» **GIVEN INFORMATION**

########

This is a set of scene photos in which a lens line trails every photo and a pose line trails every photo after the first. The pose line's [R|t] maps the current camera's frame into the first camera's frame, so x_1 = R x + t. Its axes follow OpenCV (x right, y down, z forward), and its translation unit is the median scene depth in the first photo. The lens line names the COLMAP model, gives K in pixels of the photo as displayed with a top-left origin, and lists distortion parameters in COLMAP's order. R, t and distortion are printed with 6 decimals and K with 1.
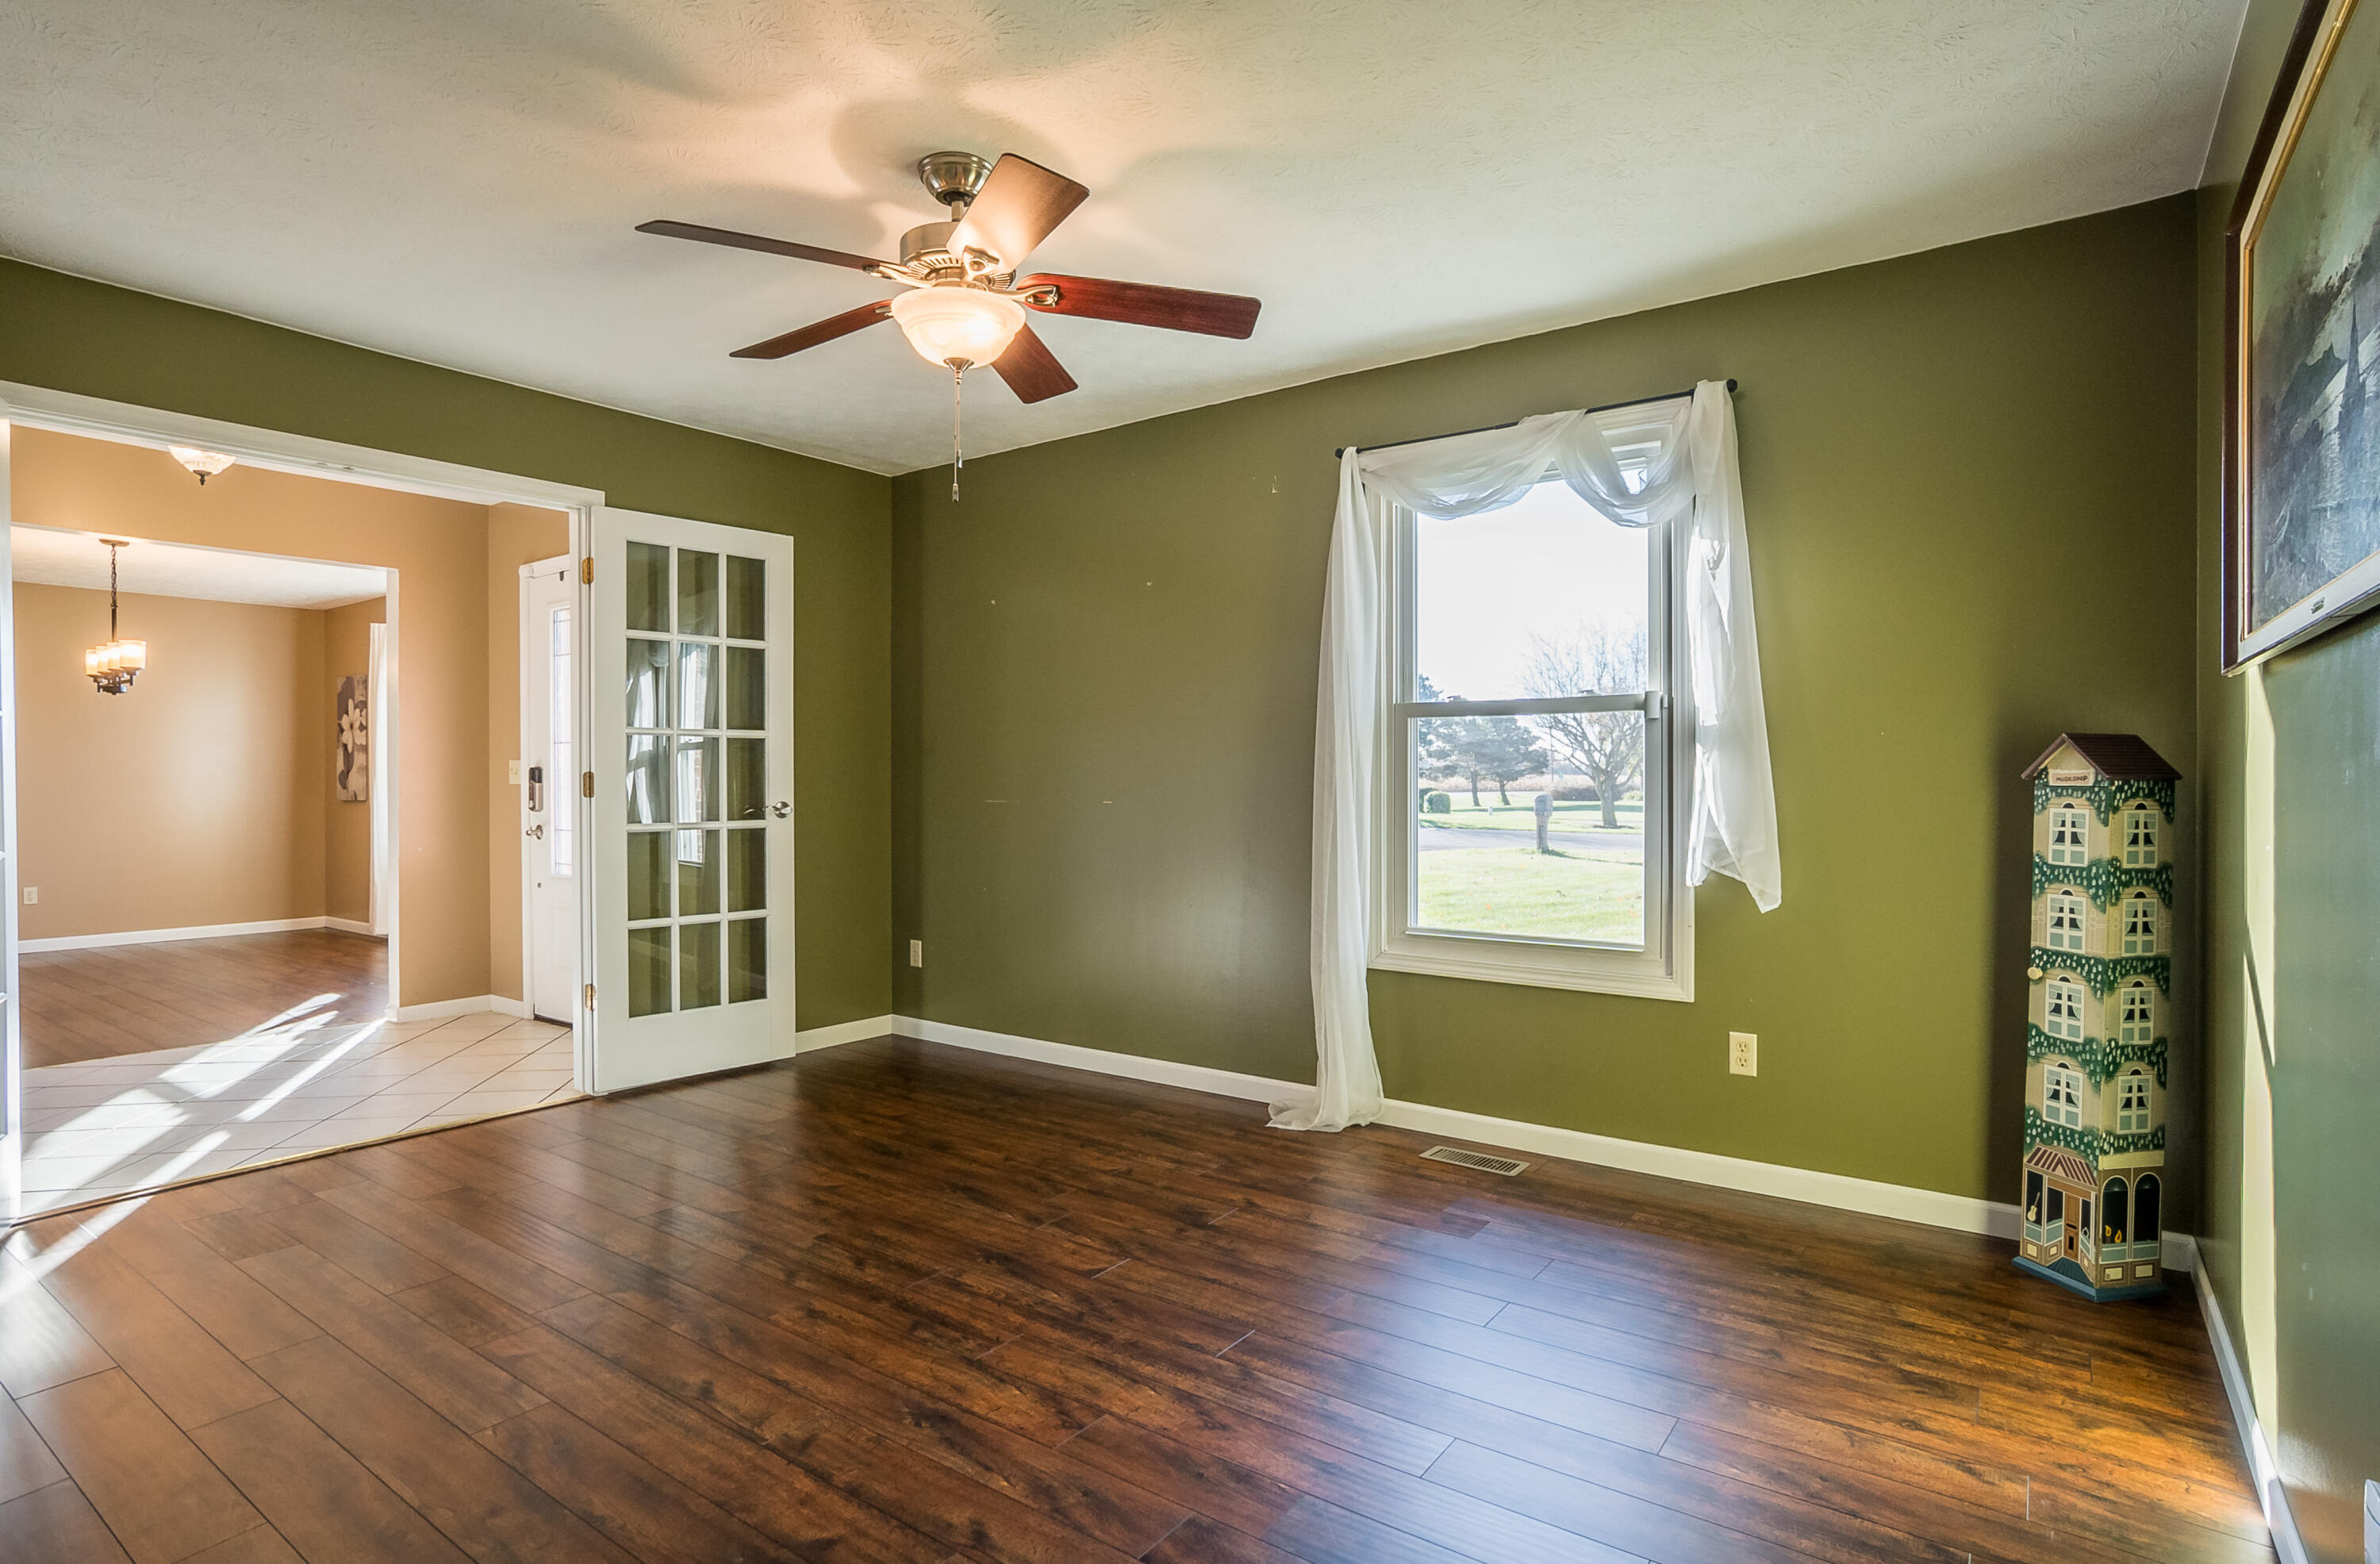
lens RADIAL K [[1282.2, 0, 1206.1], [0, 1282.2, 789.5], [0, 0, 1]] dist [-0.035158, -0.001785]
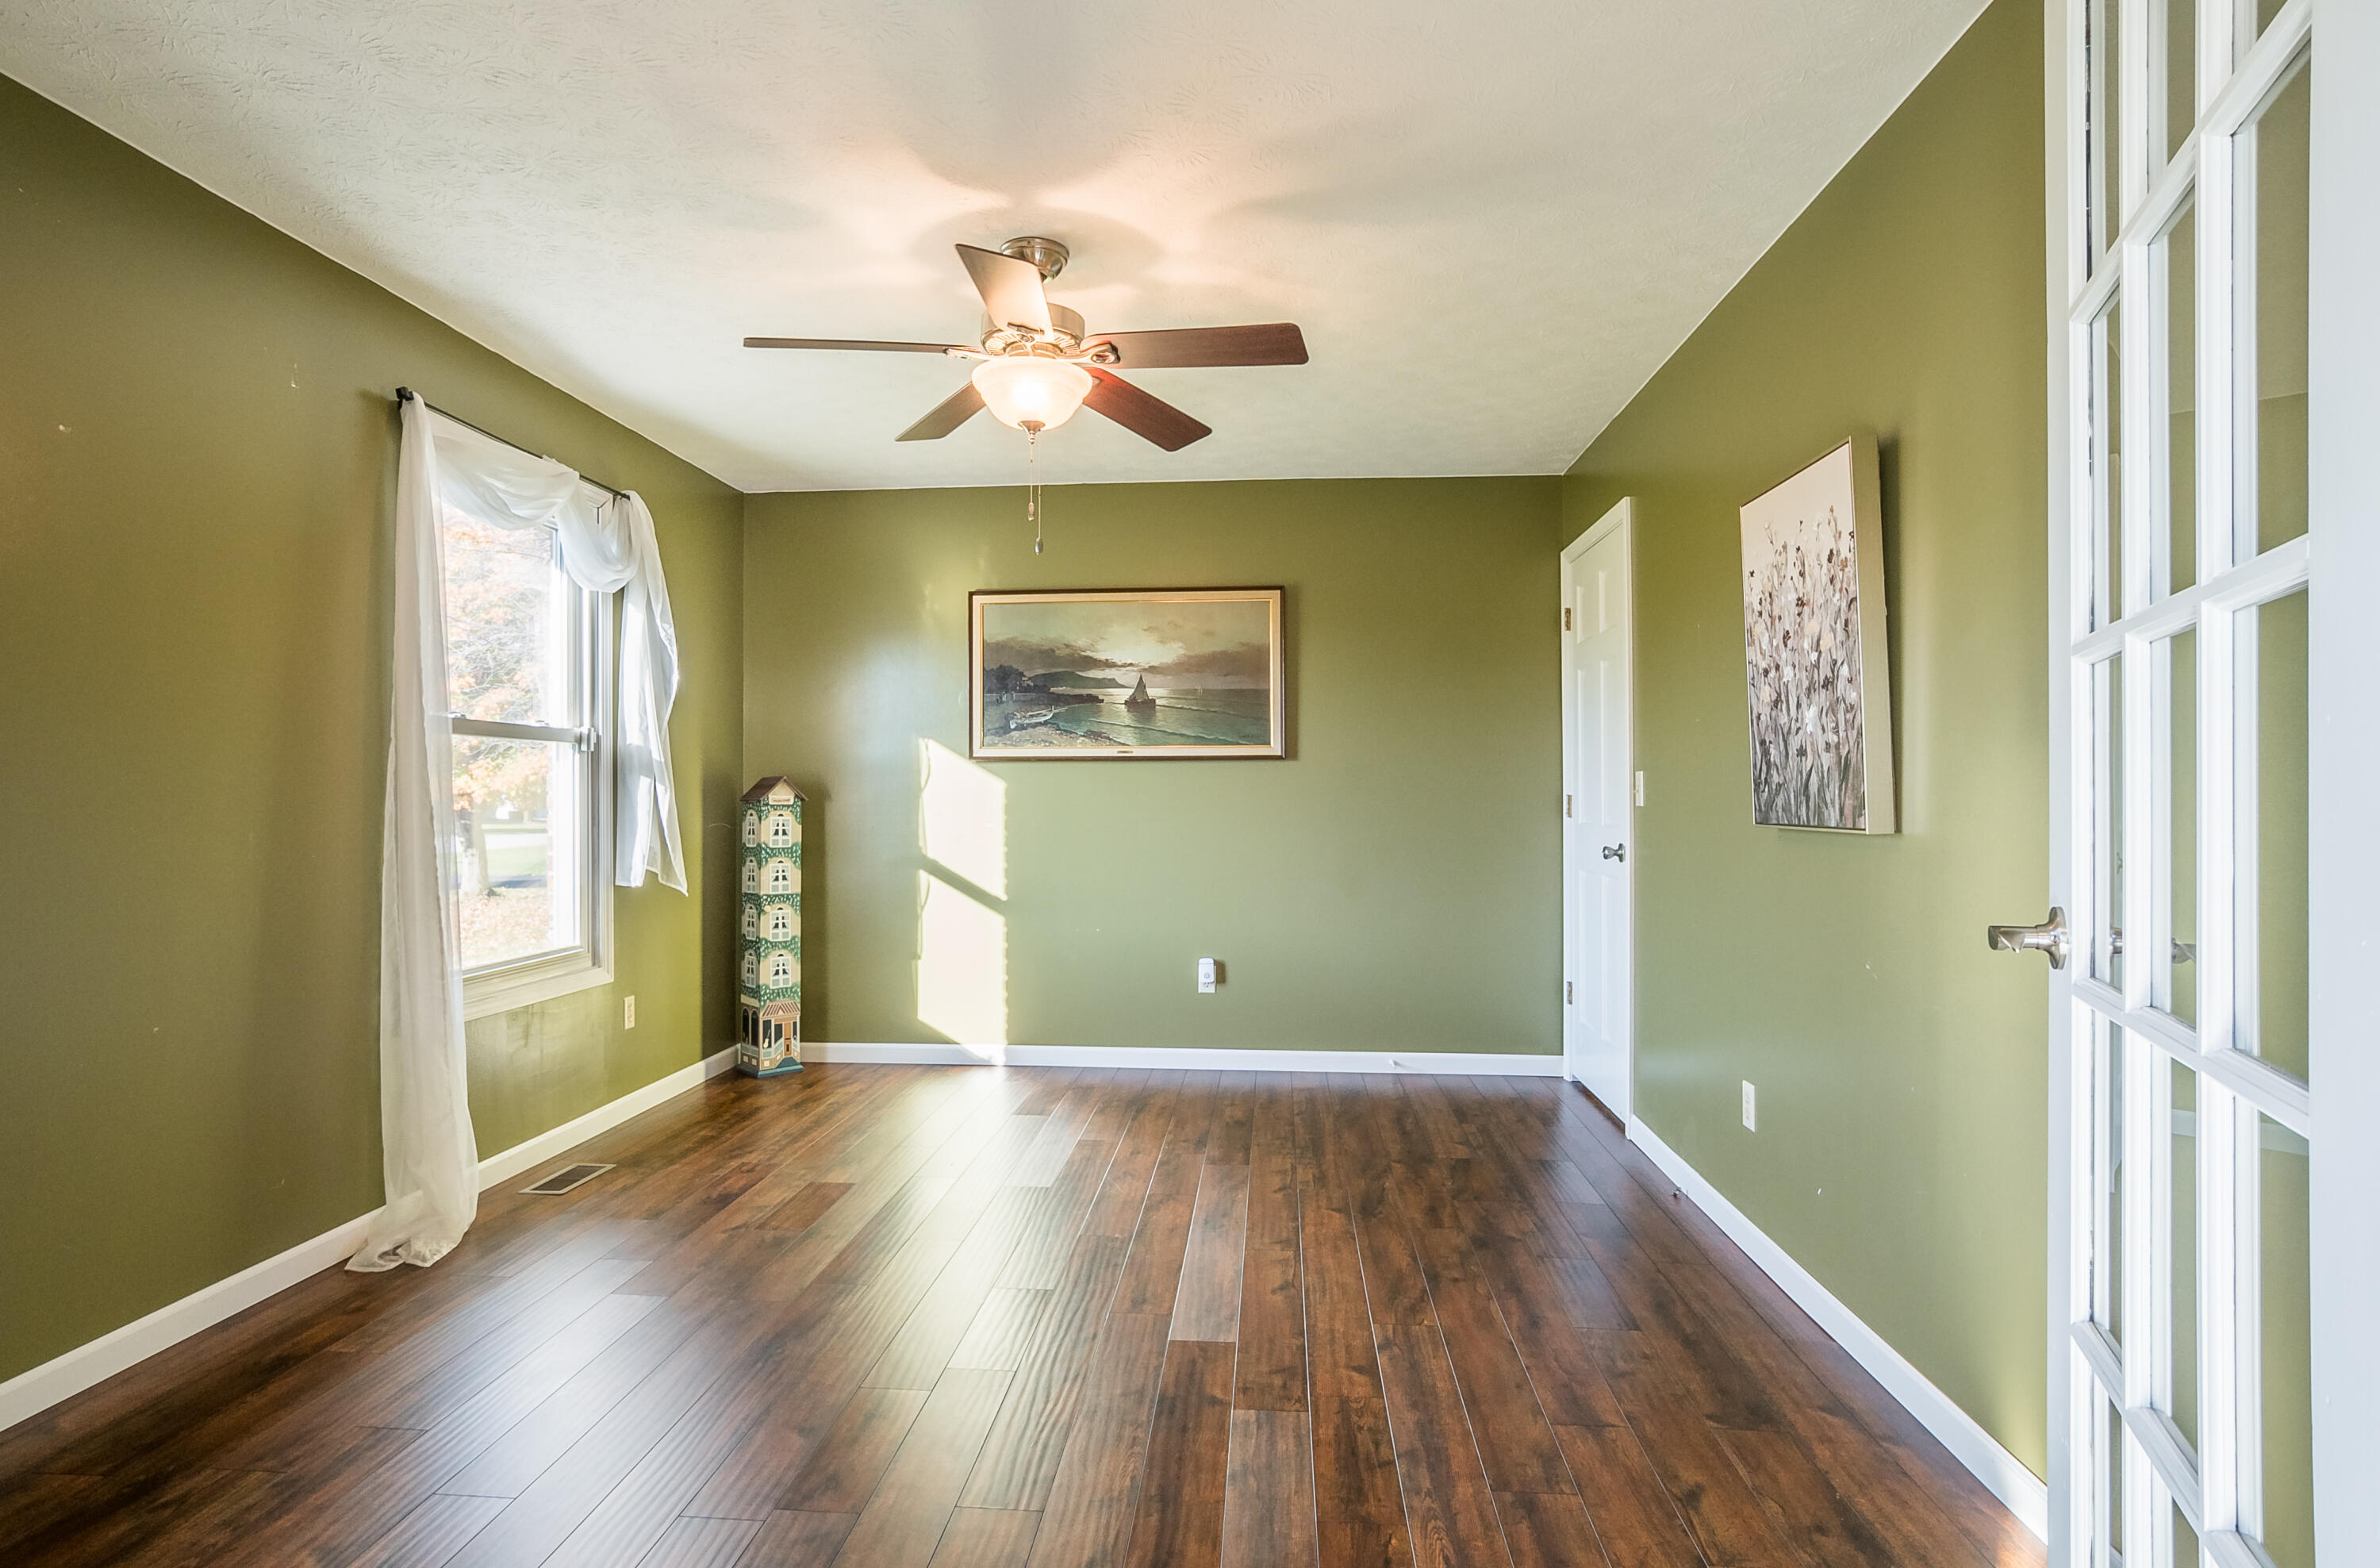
lens RADIAL K [[1200.8, 0, 1194.4], [0, 1200.8, 790.9], [0, 0, 1]] dist [-0.006380, 0.005823]
pose [[-0.547839, 0.006310, 0.836560, -1.135287], [0.011374, 0.999935, -0.000094, -0.016184], [-0.836506, 0.009463, -0.547876, 1.451159]]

########

» **TASK PROMPT**
An exact reproduction of the data is required, with pictures excluded.

» **EXERCISE RESPONSE**
This is a set of scene photos in which a lens line trails every photo and a pose line trails every photo after the first. The pose line's [R|t] maps the current camera's frame into the first camera's frame, so x_1 = R x + t. Its axes follow OpenCV (x right, y down, z forward), and its translation unit is the median scene depth in the first photo. The lens line names the COLMAP model, gives K in pixels of the photo as displayed with a top-left origin, and lists distortion parameters in COLMAP's order. R, t and distortion are printed with 6 decimals and K with 1.
lens RADIAL K [[1282.2, 0, 1206.1], [0, 1282.2, 789.5], [0, 0, 1]] dist [-0.035158, -0.001785]
lens RADIAL K [[1200.8, 0, 1194.4], [0, 1200.8, 790.9], [0, 0, 1]] dist [-0.006380, 0.005823]
pose [[-0.547839, 0.006310, 0.836560, -1.135287], [0.011374, 0.999935, -0.000094, -0.016184], [-0.836506, 0.009463, -0.547876, 1.451159]]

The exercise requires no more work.